Par Mamadou Sèye
Le terrain politique sénégalais n’a jamais été aussi technique. À peine le nouveau régime a-t-il sifflé le coup d’envoi que déjà les cartons pleuvent, les simulations fusent, et la VAR — bien qu’imaginaire — est appelée toutes les deux minutes. Entre véritables fautes et comédie de surface, tout le monde joue pour gagner… même quand le match ressemble parfois à un championnat interquartiers.
Le Sénégal est en pleine Coupe du monde permanente. Les tribunes sont pleines, les commentateurs surexcités, et les supporters divisés en clans plus redoutables que les ultras du Clasico. Et dans cette grande mêlée, Ousmane Sonko fait figure de Lionel Messi : dribbleur invétéré, imprévisible, parfois solitaire, mais toujours au centre de l’attention. A la différence près qu’ici, le ballon, c’est la République.
Chaque geste du Premier ministre est décortiqué. Chaque sourire devient une posture politique. Et depuis qu’il a rendu visite à un militant en prison, le banc d’en face hurle à l’influence sur l’arbitre. On imagine presque un entraîneur de l’APR criant sur la ligne de touche : “Monsieur l’arbitre ! Il est hors-jeu moral !”
Mais dans ce match-là, la VAR est partout… et nulle part. Tout le monde veut sa version du ralenti : « Revenons sur les images ! », crie la foule numérique. Les juristes s’invitent sur les plateaux, les constitutionnalistes ressortent les règlements, pendant que les philosophes — que nous sommes, camarade — sirotent leur thé en regardant les commentateurs confondre faute et contact.

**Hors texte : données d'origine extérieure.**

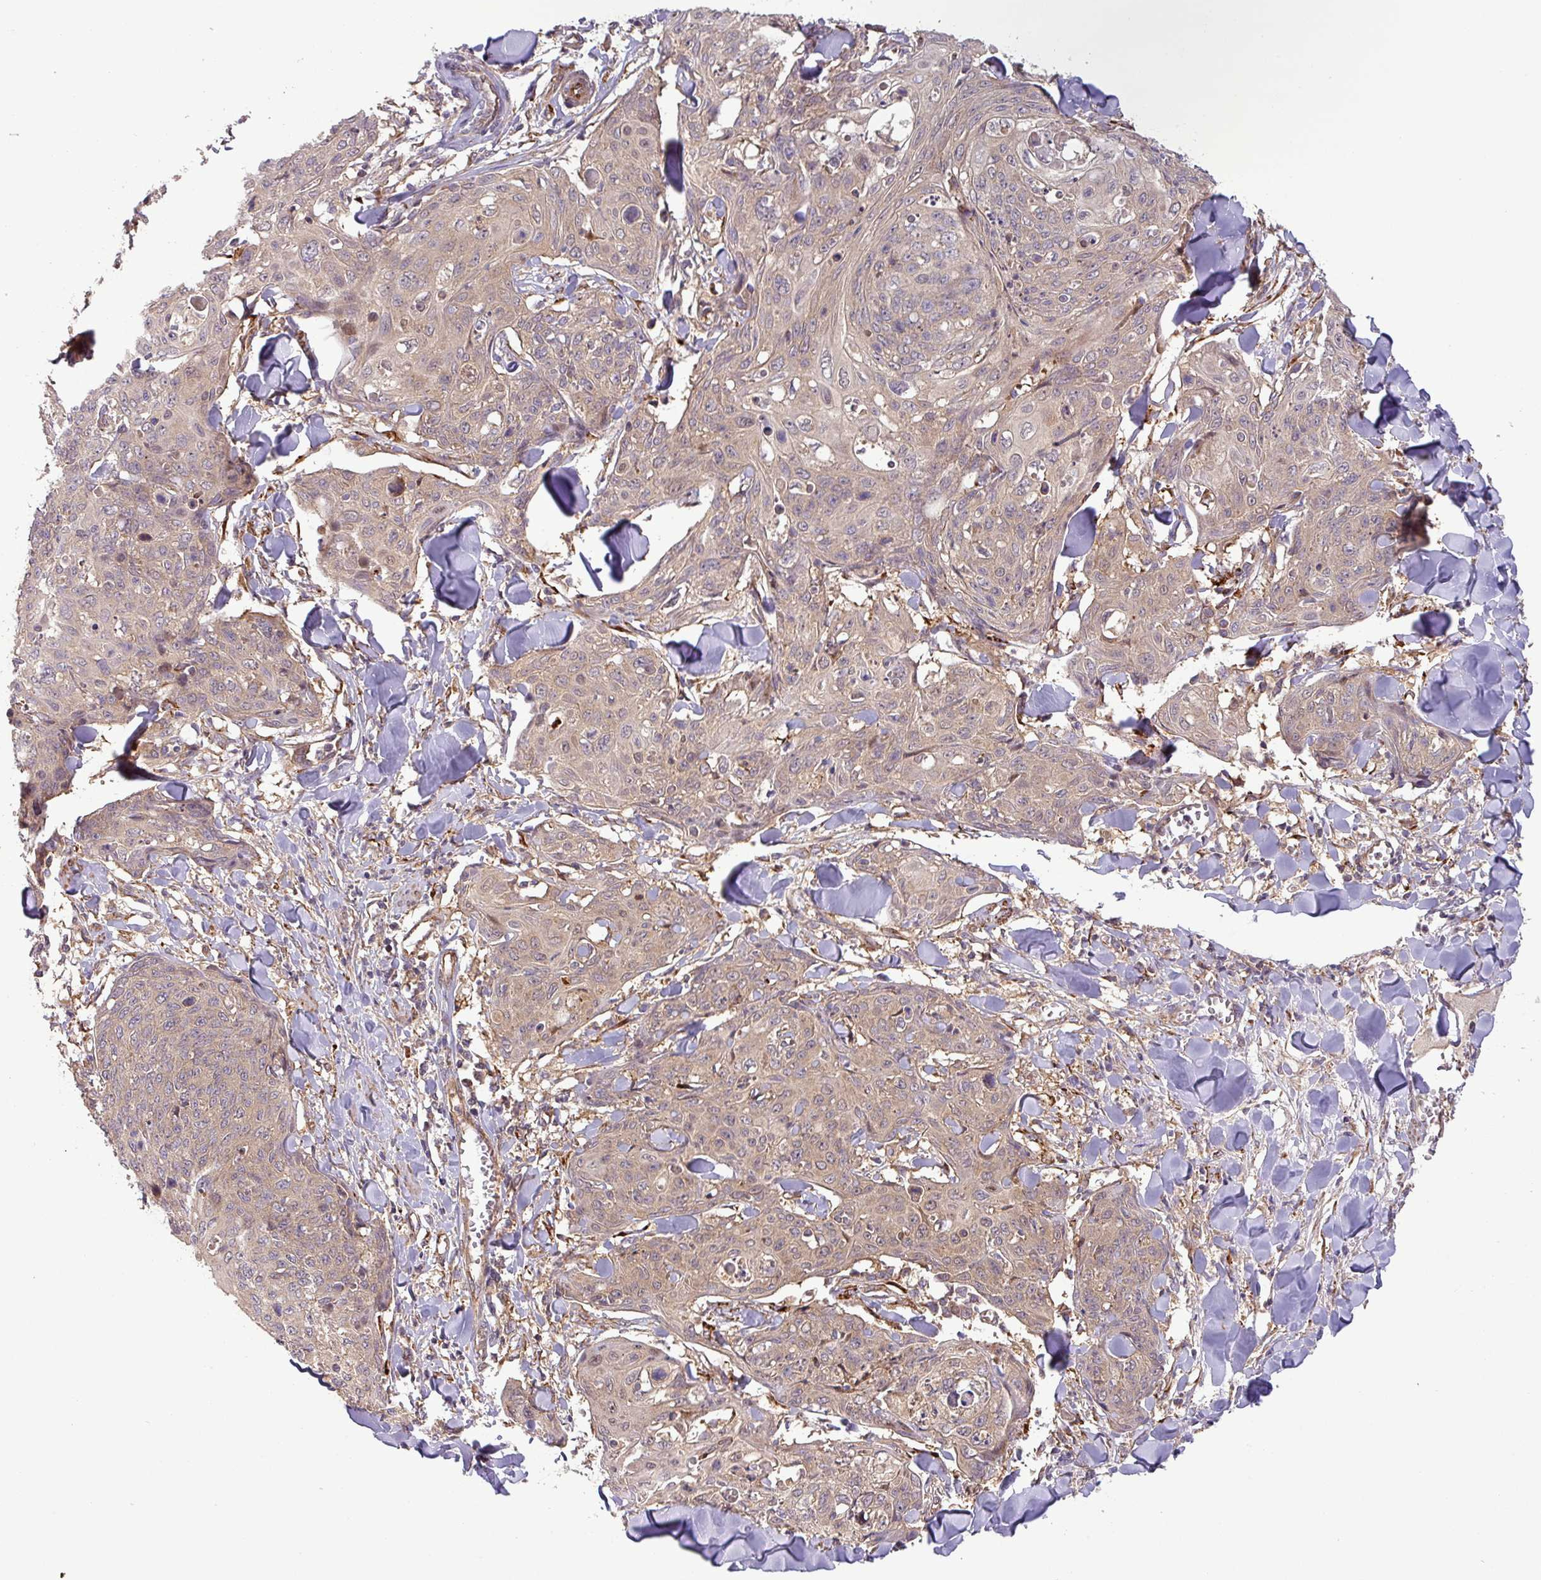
{"staining": {"intensity": "weak", "quantity": ">75%", "location": "cytoplasmic/membranous"}, "tissue": "skin cancer", "cell_type": "Tumor cells", "image_type": "cancer", "snomed": [{"axis": "morphology", "description": "Squamous cell carcinoma, NOS"}, {"axis": "topography", "description": "Skin"}, {"axis": "topography", "description": "Vulva"}], "caption": "This image demonstrates IHC staining of human skin cancer, with low weak cytoplasmic/membranous staining in approximately >75% of tumor cells.", "gene": "ART1", "patient": {"sex": "female", "age": 85}}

Mais alors, que juge-t-on ? L’intention ou le geste ? Le symbole ou la conséquence ? Visiter un militant emprisonné quand on est chef de gouvernement, est-ce un tacle dangereux ou un acte humaniste ? À ce niveau de jeu, la ligne est fine. Très fine. Trop fine, parfois.
Et ce n’est pas tout : il y a aussi ceux qui veulent jouer l’arbitre alors qu’ils sont à la retraite (on reconnaîtra les anciens présidents de fédération), ceux qui veulent relancer un nouveau club en pleine saison (l’ex-maire de Dakar qui sort son mouvement le jour du dialogue), et ceux qui, après avoir dominé le jeu pendant douze ans, refusent de participer au tournoi sous prétexte que l’arbitre ne les aime plus.
Soyons honnêtes : le football et la politique partagent un trait fondamental — la mauvaise foi. L’attaquant qui hurle à la faute alors qu’il n’a pas été touché est le cousin direct du politicien qui crie au complot chaque fois que la justice fait son travail.
Mais il y a aussi dans ce jeu une poésie du peuple. Le vrai public, celui qui n’est ni dans les loges VIP ni sur les plateaux télé. Celui qui, du haut de sa tribune de gorgorlu, veut juste que le jeu soit propre, que le terrain soit nivelé, et que ceux qui truquent la partie prennent un carton rouge. Lui n’a pas besoin de VAR. Il a ses yeux, son bon sens… et sa mémoire.
Alors, camarade, que le match continue. Mais qu’on n’oublie jamais ceci : au final, c’est toujours le peuple qui siffle la fin du jeu. Même si, parfois, il le fait après prolongations.